What to work on =
(1) In the notes on Russia's 1905 Revolution, who led the January 1905 march to the Tsar's Winter Palace?
(2) Extend the notes on Russia's 1905 Revolution and its aftermath past their final line.

Document passage =
Russia had to agree a humiliating peace in the Treaty of Portsmouth, arranged by the United States, in 1905.
Japan became regarded as more modern and efficient; Russia's weaknesses revealed.
The Russo-Japanese war was a cause of the 1905 Revolution.
Key Events of the 1905 Revolution
The 1905 Revolution was a culmination of years of discontent.
Economic condition of the peasantry, and economic recession in the 20th century.
Growing nationalist unrest, autocratic nature of Nicholas II's/Defeat in the Russo-Japanese War were the main causes of the 1905 Revolution
When unrest broke out, Trotsky and other Mensheviks and radicals tried to promote strikes and other workers' actions.
Lenin was in exile and returned to Russia 11 months after Bloody Sunday.
Key Term
Soviets: Workers' councils, which first appeared in industrial cities in 1905. They were to play an important part in the October 1917 Revolution.
Bloody Sunday
In January 1905, Father Gapon led a march to the Tsar’s Winter Palace in St Petersburg, asking for reforms.
Cossack soldiers violently dispersed the crowd, killing an estimated 130 people.
The Tsar was blamed for the repression.
Other Disturbances in 1905
Strikes began in Moscow and spread to other cities.
Workers’ soviets were formed in St Petersburg and Moscow.
Sailors on the battleship Potemkin mutinied.
Middle-class liberals (Kadets) wanted the Tsar’s powers limited.
Peasants refused to pay rent and attacked property.
The revolutionaries were disorganised, with protests geographically scattered across the empire.
The army remained loyal to the Tsar.
The October Manifesto, 1905
Nicholas II made concessions, on the advice of Witte.
The October Manifesto promised free speech, voting rights, and an elected assembly (Duma).
Reaction was divided; moderate liberals ('Octobrists') were pacified.
Peasant unrest calmed by phasing out redemption payments.
A minority of extreme revolutionaries (Bolsheviks) felt the Manifesto didn't go far enough.
The Reassertion of Tsarist Authority: The Dumas and Stolypin's Reforms
The Fundamental Laws, 1906
Nicholas II issued the Fundamental Laws, asserting his full autocratic powers despite the October Manifesto.
'Supreme autocratic power belongs to the tsar'.
The Tsar could introduce laws and veto those passed by the Duma.
Elected Duma balanced by the State Council (appointed by the Tsar).
Ministers appointed by the Tsar, who also controlled military and foreign affairs.
The Duma had no way of enforcing its decisions.
Police and army harassed critics; 15000 killed and 70000 arrested within a year.
Stolypin's Reforms
Nicholas appointed Pyotr Stolypin as minister of the interior/prime minister.

Dataset extract =

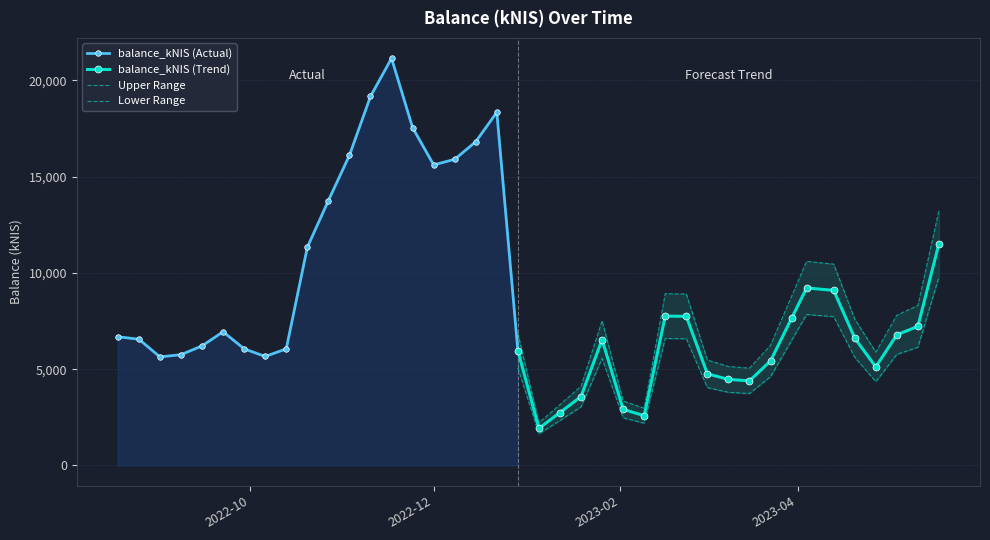

What is the change in value from 2022-08-18 to 2023-05-18?

+4838.8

Answers by task =
(1) Father Gapon

(2)
Stolypin focused on improving the peasants' situation.
Stolypin saw agriculture as the primary problem and wanted to work towards improving the peasants' situation.
Stolypin believed strict law and order was needed and repressed peasant uprisings.
He aimed to encourage a wealthy peasant class (kulaks) by making peasants independent from the mirs.
Peasant Land Bank lent peasants money to buy land.
Those who had little or poor land were encouraged to move to unfarmed land in the east.
Some peasants took advantage of these developments, as a result of which Russia began to experience regional changes
Agricultural production increased; kulaks more prosperous.
Output might have increased by 14% between 1900 and 1914, and the income of some landowners and kulaks rose by as much as 80%.
Reforms needed 20 years to see results; in 1906-14, only 15% of peasant households were consolidated into farms.
Stolypin was assassinated in September 1911.
Stolypin’s successors lacked his drive and commitment for reform.
The Frustration of Political Reform: The First Duma, May-July 1906
The Duma represented only a section of the population; franchise wasn’t universal.
Social Democrats and Socialist Revolutionaries boycotted the elections.
Kadets won 153 of the 448 seats, and proceeded to demand more powers for the Duma. This was unacceptable to the tsar, who dissolved it barely two months later.
Kadets assembled at Vyborg in Finland in protest and appealed to the Russian people not to pay taxes or submit to military service.
The Second Duma, February-June 1907
More radical Social Democrats and Social Revolutionaries won seats.
Deep divisions over land reform and government law/order policies.
The Tsar dissolved it once again.
He continued to call elections in the belief that an appearance of parliamentary government made his regime more acceptable to Britain and France, with whom he was building closer relationships in order to counter the rise of Germany.
The Third Duma, November 1907-June 1912
Franchise changed to give greater representation to landowners/urban property owners.
Right-wing parties controlled 287 of the 443 seats; progress on land reform.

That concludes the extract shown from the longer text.